◆ Aufgabenbeschreibung ◆
Setzen Sie den Text über die Musterfeststellungsklage gegen VW im Anschluss an seinen letzten Satz fort.

◆ Lesetext ◆
------------------------------

Massenklage gegen VW: Es geht los
30. September 2019Es ist ein sperriges Wortungetüm, aber für hunderttausende VW-Dieselbesitzer ist es so etwas wie die letzte Hoffnung: die Musterfeststellungsklage. Das Oberlandesgericht (OLG) im niedersächsischen Braunschweig wird sich von diesem Montag an als erstes Gericht in Deutschland in mündlicher Verhandlung mit einer solchen Musterfeststellungsklage befassen. Erst im November 2018 vor dem Hintergrund des Dieselskandals geschaffen, wollen Verbraucher mit Hilfe dieser Klageform nun gegen den VW-Konzern vorgehen, der sie im Skandal um die Abgaswerte der Autos ihrer Ansicht nach erst betrogen und schließlich, als es um die Folgen ging, hat abblitzen lassen. Zwar beschäftigen sich seit 2015 deutschlandweit Gerichte mit Dieselverfahren, die meist unzulässige Abschalteinrichtungen zum Gegenstand haben. In den Verfahren geht es um haftungsrechtliche Fragen der Autohersteller und um monetäre Ansprüche, die einzelne klagende Verbraucher eventuell haben.

------------------------------

◆ Datensatzinhalt ◆
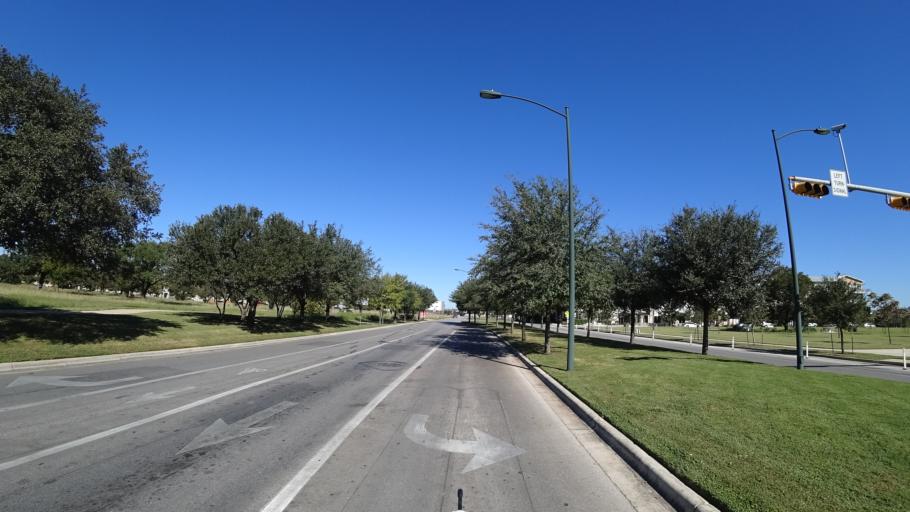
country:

------------------------------

◆ Antwort ◆
Ein Musterkläger steht für hunderttausende Einzelne
Bei der Musterfeststellungsklage (MFK) dagegen geht es um etwas anderes. Hinter dem Begriff verbirgt sich ein Verfahren des sogenannten kollektiven Rechtsschutzes. Damit soll - vereinfacht erklärt - festgestellt werden, ob überhaupt Voraussetzungen vorliegen, die einen Anspruch etwa auf Schadenersatz begründen. Kollektiv ist es, weil es um die Interessen vieler Einzelner geht, die von einem gemeinsamen Vertreter geltend gemacht werden. In diesem Fall zieht der Bundesverband der Verbraucherzentralen (vzbv) mit dem Automobilclub ADAC vor Gericht und vertritt die Interessen dieser zahlreichen Dritten. Der vzbv ist Musterkläger und gilt als sogenannte qualifizierte Einrichtung, die bestimmte Voraussetzung erfüllen muss. Selbst verfolgt er keine Ansprüche. Der Verband handelt ausschließlich im Drittinteresse für die Verbraucher, die sich dem Prozess angeschlossen haben. Gewinn aus dem Prozess darf ein Musterkläger grundsätzlich nicht erzielen. Damit soll eine Art "Prozessindustrie" verhindert werden, bei der sich professionelle Kläger nur einmischen, um Geld zu verdienen.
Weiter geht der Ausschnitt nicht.